Hebrew Language Academy prepares to open under scrutiny

The city’s first Hebrew-language school will open this fall, but the charter school’s ethnic makeup and curriculum are causing some to worry that it will cross the church-state divide.

In an article in this week’s Forward, Gal Beckerman profiles the controversial Hebrew Language Academy, which is cohabiting with a Yeshiva in Mill Basin, Brooklyn after a long search for building space. Principal Maureen Campbell, a former city public school teacher and administrator, tells Beckerman that she’s not fretting about treading on the line between church and state.

As for whether she felt worried about the line between religion and state that critics said the school was toeing: “It’s actually not a thin line,” she said. “It is a line that is very clear.
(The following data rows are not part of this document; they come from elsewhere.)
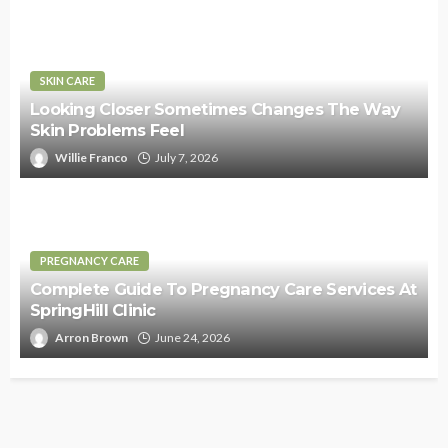
SKIN CARE
Looking Closer Sometimes Changes The Way
Skin Problems Feel
Willie Franco
July 7, 2026
PREGNANCY CARE
Complete Guide To Pregnancy Care Services At
SpringHill Clinic
Arron Brown
June 24, 2026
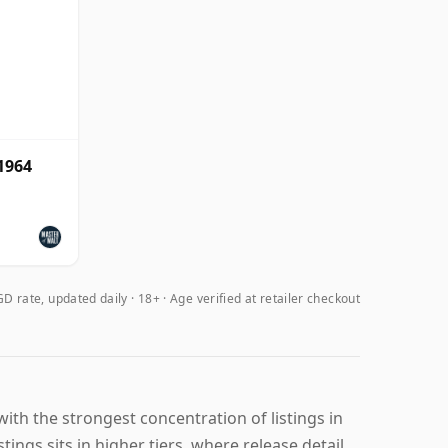
1964
D rate, updated daily
18+ · Age verified at retailer checkout
th the strongest concentration of listings in
ings sits in higher tiers, where release detail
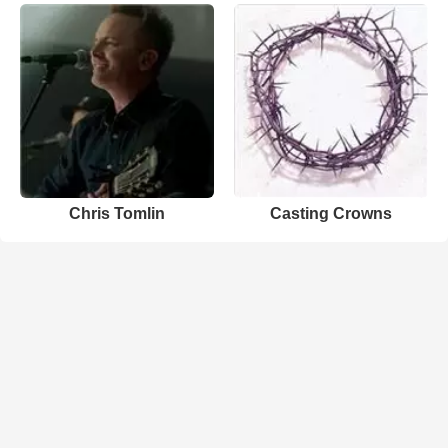
Chris Tomlin
Casting Crowns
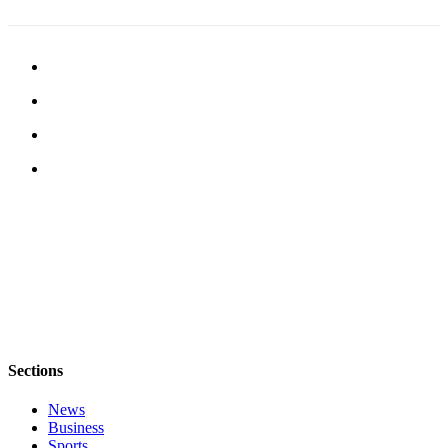
Sections
News
Business
Sports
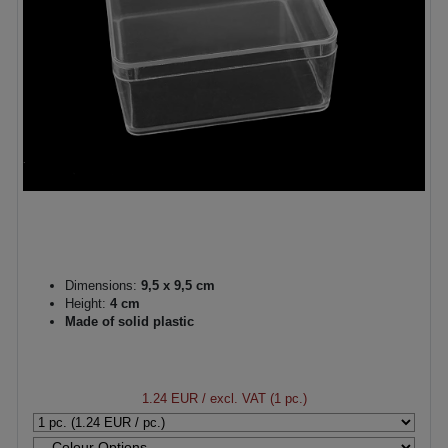
Dimensions:
9,5 x 9,5 cm
Height:
4 cm
Made of solid plastic
1.24 EUR
/ excl. VAT (1 pc.)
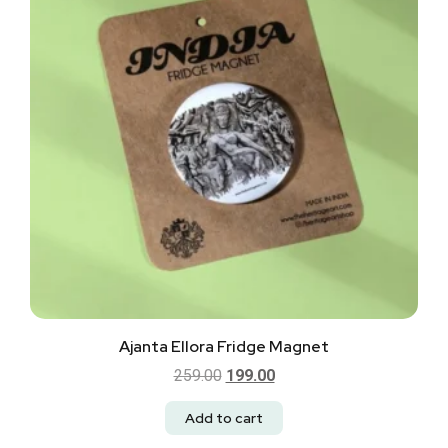
Ajanta Ellora Fridge Magnet
259.00
199.00
Add to cart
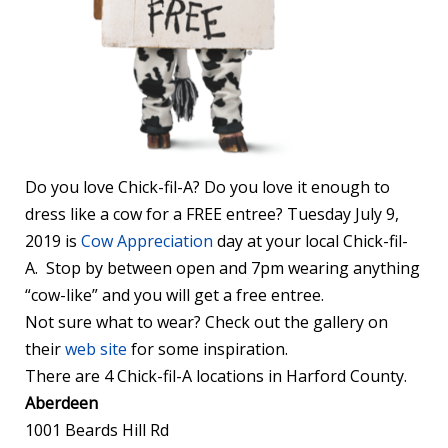
Do you love Chick-fil-A? Do you love it enough to
dress like a cow for a FREE entree? Tuesday July 9,
2019 is
Cow Appreciation
day at your local Chick-fil-
A. Stop by between open and 7pm wearing anything
“cow-like” and you will get a free entree.
Not sure what to wear? Check out the gallery on
their
web site
for some inspiration.
There are 4 Chick-fil-A locations in Harford County.
Aberdeen
1001 Beards Hill Rd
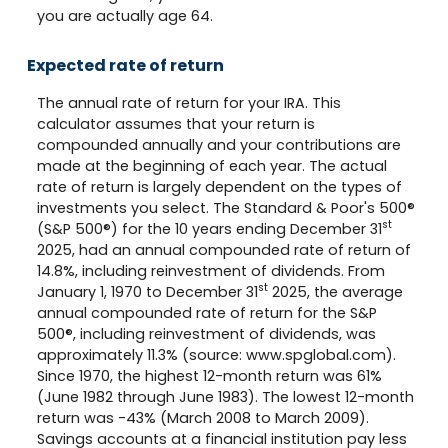
you are actually age 64.
Expected rate of return
The annual rate of return for your IRA. This
calculator assumes that your return is
compounded annually and your contributions are
made at the beginning of each year. The actual
rate of return is largely dependent on the types of
investments you select. The Standard & Poor's 500®
st
(S&P 500®) for the 10 years ending December 31
2025, had an annual compounded rate of return of
14.8%, including reinvestment of dividends. From
st
January 1, 1970 to December 31
2025, the average
annual compounded rate of return for the S&P
500®, including reinvestment of dividends, was
approximately 11.3% (source: www.spglobal.com).
Since 1970, the highest 12-month return was 61%
(June 1982 through June 1983). The lowest 12-month
return was -43% (March 2008 to March 2009).
Savings accounts at a financial institution pay less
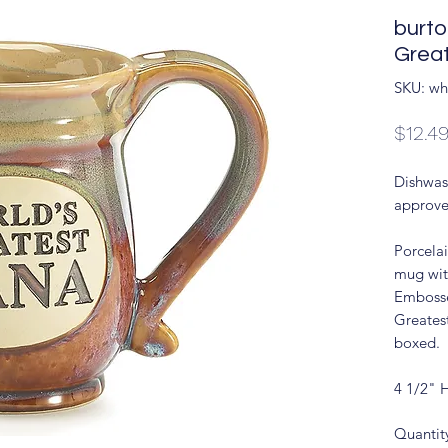
burt
Grea
SKU: wh
$12.4
Dishwas
approve
Porcela
mug wit
Embosse
Greates
boxed.
4 1/2" 
Quantit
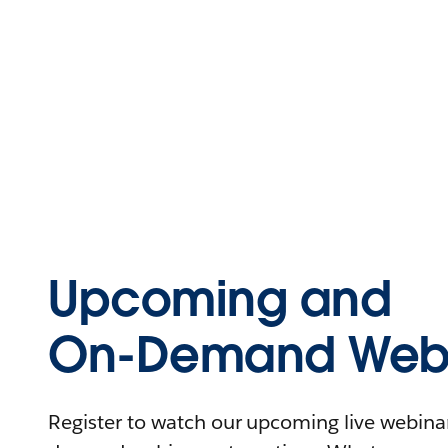
Upcoming and
On-Demand Webi
Register to watch our upcoming live webinars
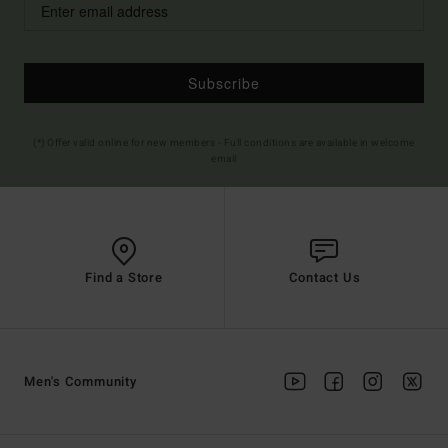
Subscribe
(*) Offer valid online for new members - Full conditions are available in welcome
email
Find a Store
Contact Us
Men's Community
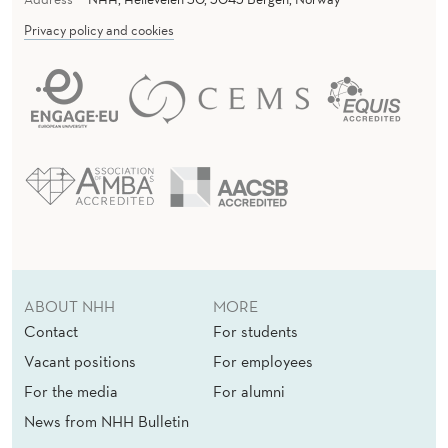
Privacy policy and cookies
ABOUT NHH
MORE
Contact
For students
Vacant positions
For employees
For the media
For alumni
News from NHH Bulletin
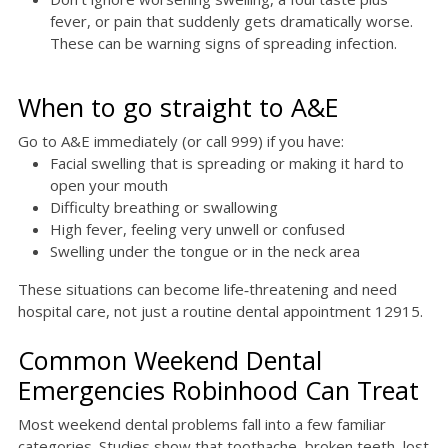
fever, or pain that suddenly gets dramatically worse.
These can be warning signs of spreading infection.
When to go straight to A&E
Go to A&E immediately (or call 999) if you have:
Facial swelling that is spreading or making it hard to
open your mouth
Difficulty breathing or swallowing
High fever, feeling very unwell or confused
Swelling under the tongue or in the neck area
These situations can become life‑threatening and need
hospital care, not just a routine dental appointment 12915.
Common Weekend Dental
Emergencies Robinhood Can Treat
Most weekend dental problems fall into a few familiar
categories. Studies show that toothache, broken teeth, lost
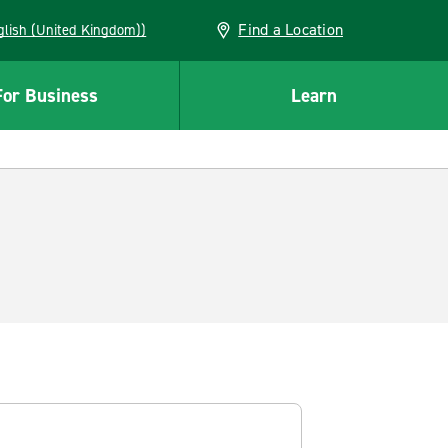
Find a Location
(English (United Kingdom))
For Business
Learn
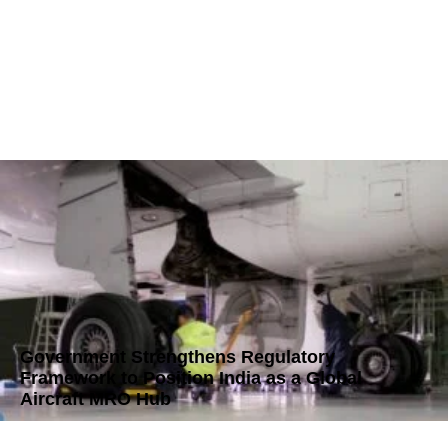
Government Strengthens Regulatory
Framework to Position India as a Global
Aircraft MRO Hub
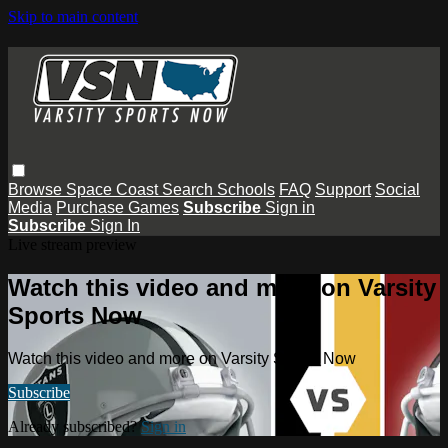
Skip to main content
Browse
Space Coast
Search
Schools
FAQ
Support
Social
Media
Purchase Games
Subscribe
Sign in
Subscribe
Sign In
Live stream preview
Watch this video and more on Varsity
Sports Now
Watch this video and more on Varsity Sports Now
Subscribe
Already subscribed?
Sign in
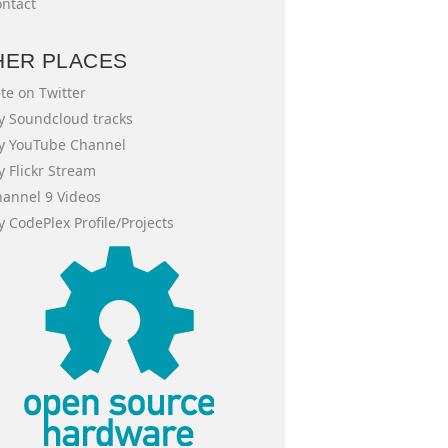
ntact
HER PLACES
te on Twitter
 Soundcloud tracks
y YouTube Channel
 Flickr Stream
annel 9 Videos
 CodePlex Profile/Projects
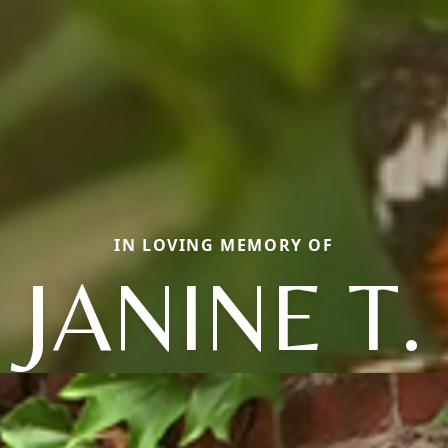
IN LOVING MEMORY OF
JANINE T.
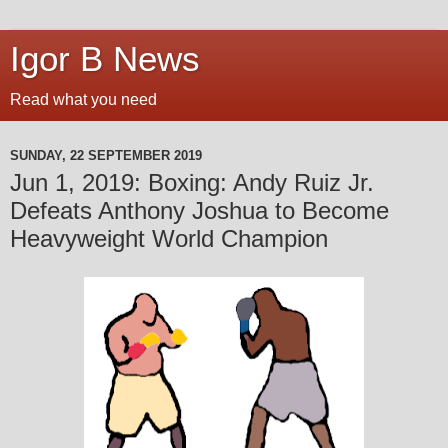
Igor B News
Read what you need
SUNDAY, 22 SEPTEMBER 2019
Jun 1, 2019: Boxing: Andy Ruiz Jr.
Defeats Anthony Joshua to Become
Heavyweight World Champion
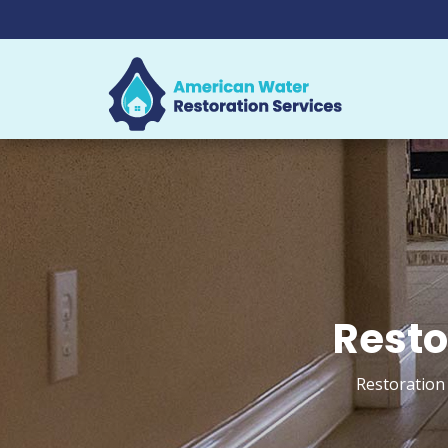
Resto
Restoration 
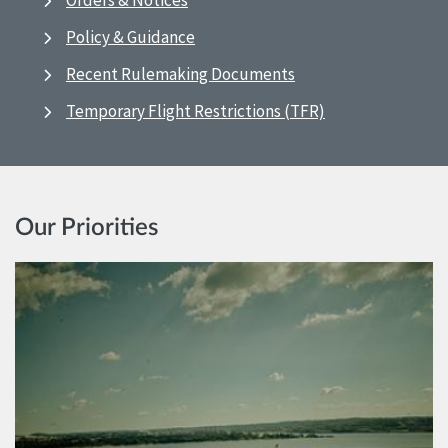
Orders & Notices
Policy & Guidance
Recent Rulemaking Documents
Temporary Flight Restrictions (TFR)
Our Priorities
The church and state separation in New York is very clear. You can teach a culture and a language without encouraging the observance of a religion.”

The piece delves into the school’s racial composition, which is drawing criticism from those who worry it will inspire discrimination by becoming an enclave of white Jewish children in a racially diverse neighborhood.

There is sure to be even more skepticism about the school, now that the ethnic makeup of its first incoming class of 150 first graders and kindergarteners is being made public. The school’s charter spoke of expecting the student body to “reflect the population of the target community,” which is 47% black, 13% Asian, 12% Hispanic and only 27% white. But according to statistics provided by the school, 61% of its students are white, and of those, an overwhelming number speak Russian or Hebrew as a first language at home and have parents who were born in the former Soviet Union or in Israel… …The charge that the school will create an ethnically white enclave in an otherwise multiracial district is challenged vigorously by the school’s defenders. They claim that the Hebrew Language Academy actually will be the most diverse primary school in the district. School District 22 is otherwise extremely segregated, school supporters argue, pointing to two primary schools within a few miles from each other, P.S. 195 and P.S. 194, which have student bodies that are 93% and 8% white, respectively.

Campbell, who is the child of Jamaican immigrants, is also discussed in the piece, as some wonder whether her race played a factor in her hiring. Marc Stern, co-executive director of the American Jewish Congress, says that she was brought in to “more easily neutralize opposition,” while David Gedzelman, who works for the school’s founding philanthropist Michael Steinhardt, calls Campell’s background “an unintended consequence that is positive.”